Let’s Be Real: AAPI Swing Dancing


Shanghai circa 1930. “The Bund”
Photo courtesy of Emmeline Zhao

As someone who works in the business of inclusivity, I honestly feel a bit alone in terms of Asian American swing dancers. I first notices this when I garnered permission to create an AAPI (Asian American Pacific Islander) Jazz Culture board at my workplace. Though the individuals I chose to feature were fantastic, I realized that there are too few of us in number.

Some of this is cultural. My parents adamantly believe dancing can never mean more to me than a hobby. There have been shouting matches and biting comments thrown around. They scoff and genuinely think I’m just not taking life seriously enough. Maybe that’s true. I’m not serious all the time, but who wants to live a serious life all the time? To be quite frank, living would not be as vibrant without swing dance or jazz culture in my life. My parents, wonderful as they are, just don’t understand this aspect of my life very much.

Some of this is just the demographics. As hard as it is to say, swing dancing is predominantly white in the Midwest. Perhaps in other State-side regions, not so much. However, I do think this is something that needs work. If the representation of the general population is not represented in the swing population, something is wrong. Swing should be welcoming, it should be fun for all. Is that happening? Perhaps this is something we have to change.

For other AAPI dancers out there, I want you to know that our history wasn’t forgotten in jazz culture. In fact, there was a rich jazz culture in Shanghai in the 1920s and 30s. Music from the States meshed beautifully with local folk rhythms, creating a hybrid jazz I can only describe as a sort of perfection. Sometimes, wrongfully, I think we feel left out in the Revival. Know that there are huge scenes in Shanghai, Seoul, Bangkok, Hong Kong and many other Asian cities just as into swing as you are.

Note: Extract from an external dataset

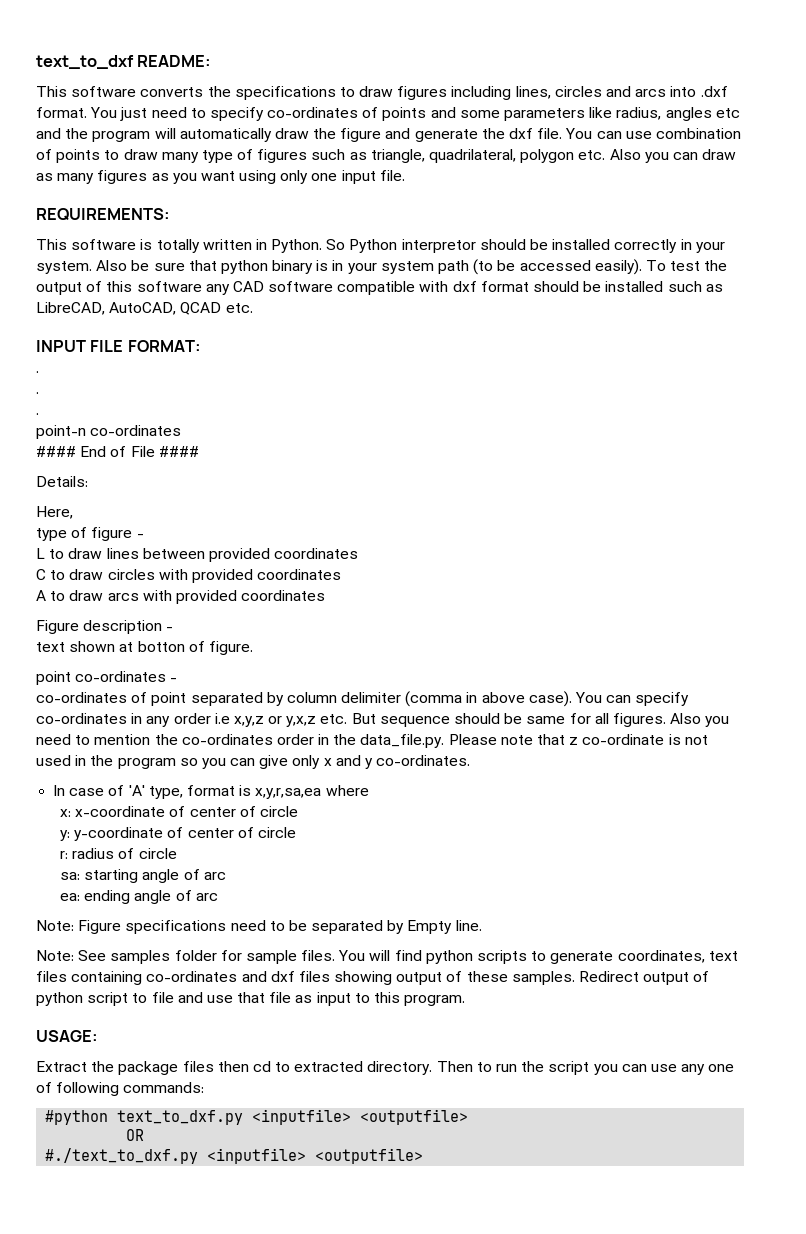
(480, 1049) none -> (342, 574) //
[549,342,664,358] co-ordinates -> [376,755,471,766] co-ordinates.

Maybe I’m writing this for you. But, if I’m actually really honest, I’m writing this for me. It’s an encouragement to keep dancing despite adversity from all sides, home and otherwise. It’s the push to dance just because I can, not because no one wants me to. I’m tired of being told by one group of people that I can’t dance at all to another group of people, my loved ones, who just tell me to quit. It’s not about being “not good enough” or “sidetracked” by dancing. For me, it’s about joy. I dance when I’m happy, and I often dance to get happier. I wouldn’t have it any other way. I guess you could say, it’s my way to forget about everything but the music. It’s an anti-drug.



The always fabulous Eileen Chang, author extraordinaire.

If you close your eyes, you can melt seamlessly into syncopation, where your partner pulses rhythm and your fingertips touch melodies. 

To my friends out there struggling with tough AAPI parents, I feel you. Please keep dancing for the music.